BEGIN
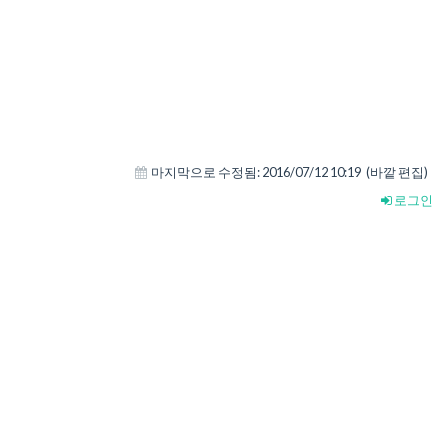
마지막으로 수정됨:
2016/07/12 10:19
(바깥 편집)
로그인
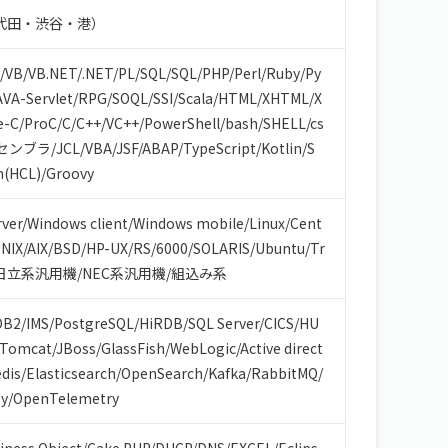
代田・渋谷・港）
/
VB/VB.NET
/
.NET
/
PL/SQL
/
SQL
/
PHP
/
Perl
/
Ruby
/
Py
AVA-Servlet
/
RPG
/
SOQL
/
SSI
/
Scala
/
HTML/XHTML
/
X
e-C
/
ProC
/
C
/
C++
/
VC++
/
PowerShell
/
bash/SHELL
/
cs
センブラ
/
JCL
/
VBA
/
JSF
/
ABAP
/
TypeScript
/
Kotlin
/
S
m(HCL)
/
Groovy
ver
/
Windows client
/
Windows mobile
/
Linux
/
Cent
NIX
/
AIX
/
BSD
/
HP-UX
/
RS/6000
/
SOLARIS
/
Ubuntu
/
Tr
日立系汎用機
/
NEC系汎用機
/
組込み系
DB2
/
IMS
/
PostgreSQL
/
HiRDB
/
SQL Server
/
CICS
/
HU
Tomcat
/
JBoss
/
GlassFish
/
WebLogic
/
Active direct
dis
/
Elasticsearch
/
OpenSearch
/
Kafka
/
RabbitMQ
/
y
/
OpenTelemetry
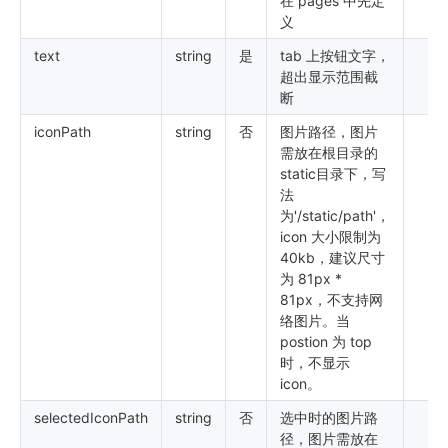
在 pages 中先定
义
text
string
是
tab 上按钮文字，
超出显示范围截
断
iconPath
string
否
图片路径，图片
需放在根目录的
static目录下，写
法
为'/static/path'，
icon 大小限制为
40kb，建议尺寸
为 81px *
81px，不支持网
络图片。当
postion 为 top
时，不显示
icon。
selectedIconPath
string
否
选中时的图片路
径，图片需放在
END
Job item:
Retype every line of text in the material above, keeping each character unchanged, and leave the pictures out of your answer.

Solution to the exercise:
마지막으로 수정됨:
2016/07/12 10:19
(바깥 편집)
로그인
代田・渋谷・港）
/
VB/VB.NET
/
.NET
/
PL/SQL
/
SQL
/
PHP
/
Perl
/
Ruby
/
Py
AVA-Servlet
/
RPG
/
SOQL
/
SSI
/
Scala
/
HTML/XHTML
/
X
e-C
/
ProC
/
C
/
C++
/
VC++
/
PowerShell
/
bash/SHELL
/
cs
センブラ
/
JCL
/
VBA
/
JSF
/
ABAP
/
TypeScript
/
Kotlin
/
S
m(HCL)
/
Groovy
ver
/
Windows client
/
Windows mobile
/
Linux
/
Cent
NIX
/
AIX
/
BSD
/
HP-UX
/
RS/6000
/
SOLARIS
/
Ubuntu
/
Tr
日立系汎用機
/
NEC系汎用機
/
組込み系
DB2
/
IMS
/
PostgreSQL
/
HiRDB
/
SQL Server
/
CICS
/
HU
Tomcat
/
JBoss
/
GlassFish
/
WebLogic
/
Active direct
dis
/
Elasticsearch
/
OpenSearch
/
Kafka
/
RabbitMQ
/
y
/
OpenTelemetry
在 pages 中先定
义
text
string
是
tab 上按钮文字，
超出显示范围截
断
iconPath
string
否
图片路径，图片
需放在根目录的
static目录下，写
法
为'/static/path'，
icon 大小限制为
40kb，建议尺寸
为 81px *
81px，不支持网
络图片。当
postion 为 top
时，不显示
icon。
selectedIconPath
string
否
选中时的图片路
径，图片需放在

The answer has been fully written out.